All in those eyes, man. Noonan does solid work with this performance.
Speaking of eyes, I cannot leave out the ever lovely Joan Allen who plays the blind woman Reba McClane whose attention Dolarhyde seeks. She does an excellent job playing blind, I think. Even the way her eyes move slightly at times, it strikes me so genuine. The moments between her and Francis, especially later on, are incredibly intense, as well as full of tension at times. She is a good actor and brings a strong presence to the Reba role. I do prefer Emily Watson’s performance, however, I much prefer this film to Brett Ratner’s version. That’s not to say Allen isn’t good, she certainly is and works well opposite Noonan.
The scene with Dolarhyde and Lounds will forever be etched in my memory. I remember the first time I saw this, it was supremely horrifying. That calm way in which Noonan’s Dolarhyde talks with Freddie, slowly getting a little more angry, a bit more savage from time to time – eerie scene. Not only that, Stephen Lang is a great, greasy version of Lounds, and to see him in that chair, snivelling, pretty much crying, it’s another solid performance. Then, as Dolarhyde leans in we’re almost expecting him to kiss Freddie, but of course – if you’ve read the novel, you know what’s next. That following scene, the flaming wheelchair rushing down into the parking garage: KNOCKOUT! Well edited, as well. Perfectly brief and nailed things home.

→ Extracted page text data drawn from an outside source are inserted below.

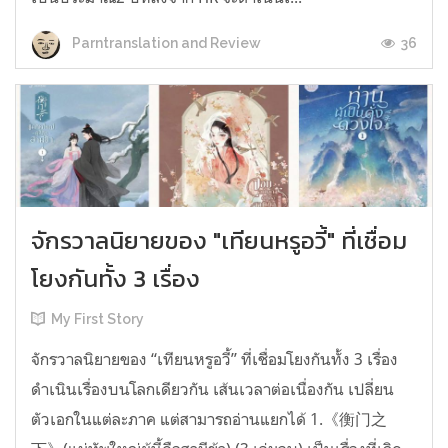
36
Parntranslation and Review
จักรวาลนิยายของ "เทียนหรูอวี้" ที่เชื่อม
โยงกันทั้ง 3 เรื่อง
My First Story
จักรวาลนิยายของ “เทียนหรูอวี้” ที่เชื่อมโยงกันทั้ง 3 เรื่อง
ดำเนินเรื่องบนโลกเดียวกัน เส้นเวลาต่อเนื่องกัน เปลี่ยน
ตัวเอกในแต่ละภาค แต่สามารถอ่านแยกได้ 1.《衡门之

A lot of people seem to have a problem with Mann’s adaptation, because it isn’t fully faithful to the source, however, to hell with that. I’m never in for a movie that’s an outright, complete carbon copy of the novel. Why would you want that? I can visualize well enough with my brain while reading. Might as well give me something new.
So for me, that’s why I consider Mann’s version of Red Dragon, this fantastic dream of a movie Manhunter, to be a 5 star film. There doesn’t need to be everything word for word from the book. The character of Will Graham is what I find truly important about this film, which is why I’m so into the new series because he is one of the major focuses including Lecter. William Petersen’s portrayal of Graham is a top notch performance on his part. Added to that, you’ve got a ton of neon dream Michael Mann coming out, along with that vibrant and lively style he always displays in such everyday settings bringing out their colour and their depth; don’t forget that nice touch of the 80s music, which I think works to add something neat and different. Plus, Tom Noonan puts the creepiness into a character brought to life first by Thomas Harris.

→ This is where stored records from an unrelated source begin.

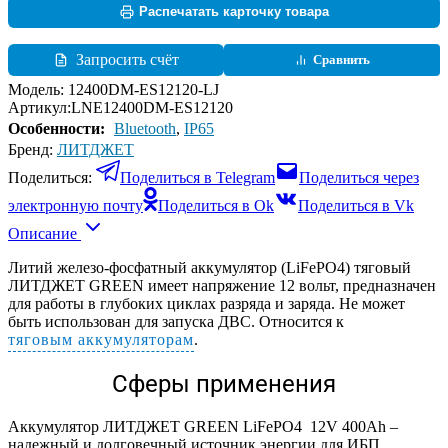
Распечатать карточку товара
Запросить счёт
Сравнить
Модель:
12400DM-ES12120-LJ
Артикул:
LNE12400DM-ES12120
Особенности:
Bluetooth
,
IP65
Бренд:
ЛИТДЖЕТ
Поделиться:
Поделиться в Telegram
Поделиться через
электронную почту
Поделиться в Ok
Поделиться в Vk
Описание
Литий железо-фосфатный аккумулятор (LiFePO4) тяговый
ЛИТДЖЕТ GREEN имеет напряжение 12 вольт, предназначен
для работы в глубоких циклах разряда и заряда. Не может
быть использован для запуска ДВС. Относится к
тяговым аккумуляторам
.
Сферы применения
Аккумулятор ЛИТДЖЕТ GREEN LiFePO4 12V 400Ah –
надежный и долговечный источник энергии для ИБП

CAN NEVER FORGET – the finale is out of this world! With Iron Butterfly playing in the background, seeping into our brain as the mayhem and madness breaks out, I can’t help but just rock to it all the while. At the same time, it’s terribly creepy. Dolaryhde stalking around at first leads to more and more intensity, it rises and rises until a swell completely takes us away. Incredible work on Mann’s behalf.
I’ll always put this movie up there as a favourite of mine. I’d definitely say this is in my personal top 30 films; I’ve seen 4,100 so far including short films, documentaries, features, and made-for-television movies. Just for perspective. This is up there, for me, and I watch this at least a half dozen times a year, or more. Fired it up while writing this and I could maybe write more.
If you’ve not yet seen it, and you’re a fan of the Hannibal series – do yourself a favour! See where Will Graham started as a character on film. Enjoy.